Pada usia 15 tahun, Mane memberanikan diri pindah ke kota Dakar demi mengejar mimpinya menjadi pesepak bola profesional. Di ibu kota Senegal, Mane ikut serta pada program Generation Foot yang diselenggarakan Akademi Sepak Bola Senegal dan sejumlah pemandu bakat tim Liga Perancis.
Hingga akhirnya pada 2011 atau ketika menginjak 19 tahun, ia direkrut oleh Metz, klub sepak bola Perancis. Setelah bergabung dengan Metz, satu per satu mimpi sepak bola Mane sekaligus harapannya untuk membantu keluarga dan desanya terwujud.

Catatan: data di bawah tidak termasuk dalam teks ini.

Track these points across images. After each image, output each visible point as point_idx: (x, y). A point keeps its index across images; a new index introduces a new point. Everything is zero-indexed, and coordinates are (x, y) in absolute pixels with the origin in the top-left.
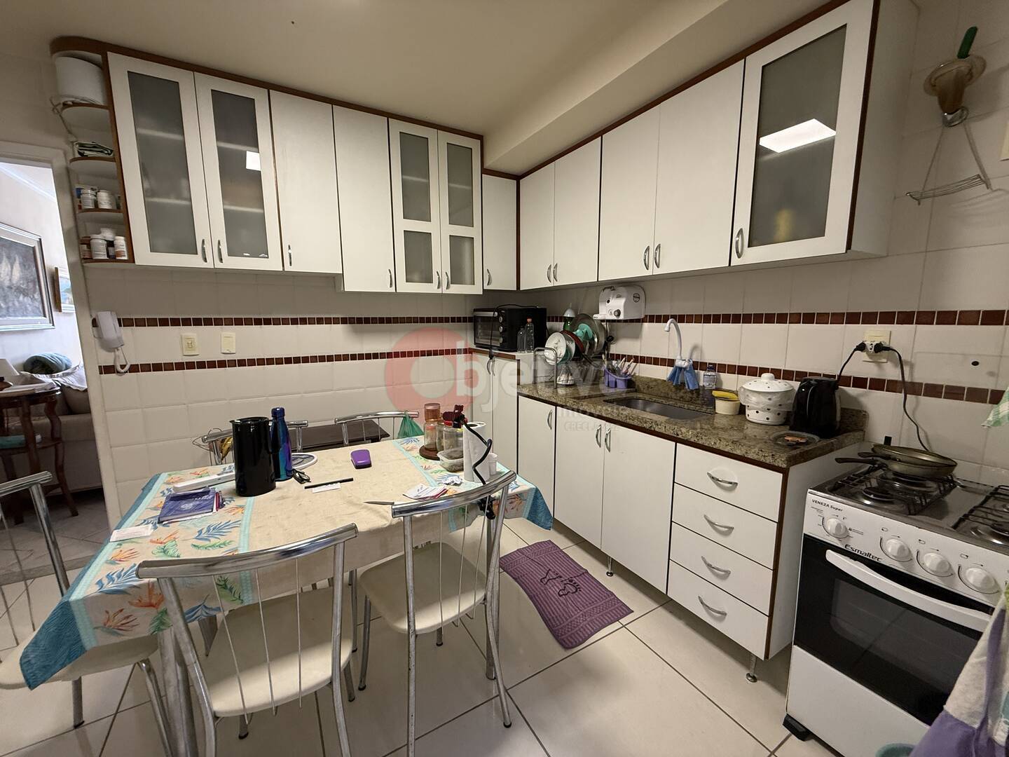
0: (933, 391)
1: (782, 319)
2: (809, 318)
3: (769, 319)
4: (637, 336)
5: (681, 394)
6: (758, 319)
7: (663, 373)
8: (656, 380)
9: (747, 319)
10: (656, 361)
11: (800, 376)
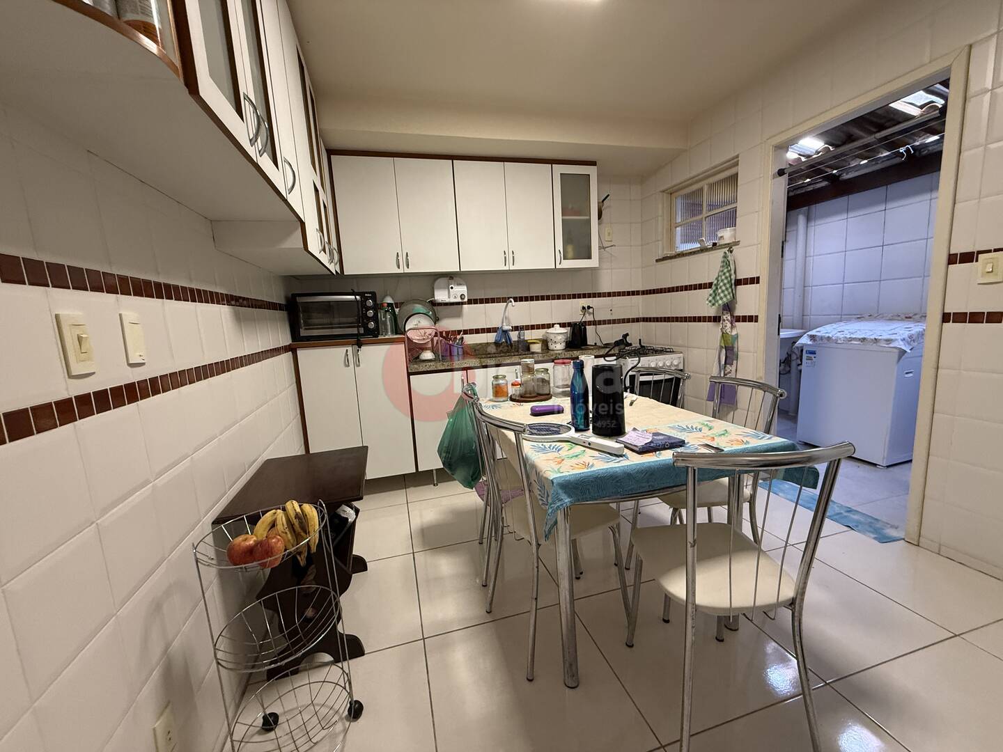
0: (604, 322)
1: (548, 298)
2: (559, 297)
3: (543, 298)
4: (459, 315)
5: (501, 349)
6: (537, 298)
7: (491, 338)
8: (481, 344)
9: (532, 299)
10: (483, 331)
11: (569, 324)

Ia memenuhi mimpinya bermain di Liga Inggris ketika bergabung dengan Southampton pada 2014. Ia meraih trofi di tiga kompetisi paling bergengsi di sepak bola Inggris, yaitu Liga Inggris, Piala FA, dan Piala Liga Inggris, bersama Liverpool. Mane pun telah mersakan gelar Liga Champions pada 2019.
”Mane adalah pemain berbakat yang telah terlihat sejak belia. Ia juga tidak ragu meninggalkan desa dan keluargannya demi mengejar mimpinya menjadi pemain profesional,” kata Moustapha Kamnaye, pelatih pertama Mane di Akademi Jules Counda, Senegal, kepadaCGTN.

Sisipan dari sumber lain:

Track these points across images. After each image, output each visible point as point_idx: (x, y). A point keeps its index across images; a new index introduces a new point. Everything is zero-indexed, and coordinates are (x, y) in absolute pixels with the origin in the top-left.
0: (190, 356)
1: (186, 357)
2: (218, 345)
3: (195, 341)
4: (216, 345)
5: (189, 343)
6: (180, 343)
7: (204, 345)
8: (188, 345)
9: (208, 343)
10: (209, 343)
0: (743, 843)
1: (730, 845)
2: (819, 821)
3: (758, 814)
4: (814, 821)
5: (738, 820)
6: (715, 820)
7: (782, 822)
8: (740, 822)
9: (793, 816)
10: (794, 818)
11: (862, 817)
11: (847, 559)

Latar belakangnya dari keluarga dan desa yang tidak mampu menjadi penyebab Mane enggan hidup mewah di puncak kariernya saat ini. Kepada media Ghana, Nswemwoha, ia mengungkapkan, keluarga dan semua orang di Bambali memberikan andil bagi kariernya di lapangan hijau, terutama sumbangan bekal materi hingga makanan yang diterimanya ketika hendak merantau ke Dakar.

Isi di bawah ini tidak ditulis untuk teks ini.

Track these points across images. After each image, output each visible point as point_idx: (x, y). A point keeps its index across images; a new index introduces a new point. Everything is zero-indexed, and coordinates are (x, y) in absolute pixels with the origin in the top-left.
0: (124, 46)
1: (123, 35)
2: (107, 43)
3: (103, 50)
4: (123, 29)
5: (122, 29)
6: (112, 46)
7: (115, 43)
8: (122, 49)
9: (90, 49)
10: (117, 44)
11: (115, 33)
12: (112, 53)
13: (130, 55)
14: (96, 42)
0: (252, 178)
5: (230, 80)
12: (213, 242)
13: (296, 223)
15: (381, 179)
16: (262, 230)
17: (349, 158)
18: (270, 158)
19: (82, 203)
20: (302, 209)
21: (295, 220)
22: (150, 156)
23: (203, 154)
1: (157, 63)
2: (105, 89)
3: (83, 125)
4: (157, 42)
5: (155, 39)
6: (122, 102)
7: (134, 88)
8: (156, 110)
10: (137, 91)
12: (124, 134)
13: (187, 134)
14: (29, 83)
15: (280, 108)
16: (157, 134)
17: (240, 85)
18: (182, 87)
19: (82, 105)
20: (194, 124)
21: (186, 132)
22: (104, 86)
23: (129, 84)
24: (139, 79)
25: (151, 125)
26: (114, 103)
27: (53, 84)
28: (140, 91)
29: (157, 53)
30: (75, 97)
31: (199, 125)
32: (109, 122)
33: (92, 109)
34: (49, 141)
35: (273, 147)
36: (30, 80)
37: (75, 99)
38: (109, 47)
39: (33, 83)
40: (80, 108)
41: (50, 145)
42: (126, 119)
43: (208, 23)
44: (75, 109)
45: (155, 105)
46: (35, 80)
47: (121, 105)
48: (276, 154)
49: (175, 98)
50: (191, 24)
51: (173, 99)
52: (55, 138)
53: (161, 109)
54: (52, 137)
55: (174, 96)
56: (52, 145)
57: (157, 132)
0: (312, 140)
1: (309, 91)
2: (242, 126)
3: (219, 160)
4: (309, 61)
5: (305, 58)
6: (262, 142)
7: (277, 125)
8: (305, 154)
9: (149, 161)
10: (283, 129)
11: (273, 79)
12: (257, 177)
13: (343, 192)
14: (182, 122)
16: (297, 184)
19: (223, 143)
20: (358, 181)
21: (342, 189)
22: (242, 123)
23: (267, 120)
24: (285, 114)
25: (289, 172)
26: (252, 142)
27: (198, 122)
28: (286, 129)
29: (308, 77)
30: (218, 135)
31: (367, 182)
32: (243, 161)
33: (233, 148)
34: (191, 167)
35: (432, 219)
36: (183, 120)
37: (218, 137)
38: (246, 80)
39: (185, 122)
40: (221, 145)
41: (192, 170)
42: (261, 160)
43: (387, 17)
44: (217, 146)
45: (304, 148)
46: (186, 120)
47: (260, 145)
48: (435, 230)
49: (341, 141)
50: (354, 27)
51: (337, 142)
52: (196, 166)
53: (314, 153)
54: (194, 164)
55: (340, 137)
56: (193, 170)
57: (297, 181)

”Mengapa saya harus menginginkan 10 Ferrari, 20 jam tangan berlian, atau dua pesawat? Saya pernah kelaparan saat harus bekerja di ladang, bermain sepak bola dengan kaki telanjang, saya tidak memiliki bekal pendidikan cukup, dan kondisi sulit lainnya. Saya berterima kasih atas apa yang bisa saya raih dari sepak bola sehingga saya bisa menolong banyak orang yang membutuhkan,” tutur Mane.
Mane ibarat sebuah mutiara di tengah samudra. Sifat rendah hati dan sederhananya adalah sebuah pemandangan yang langka ketika mayoritas pesepak bola, bahkan pemain muda sekalipun, telah terbiasa hidup memamerkan harta di media sosial.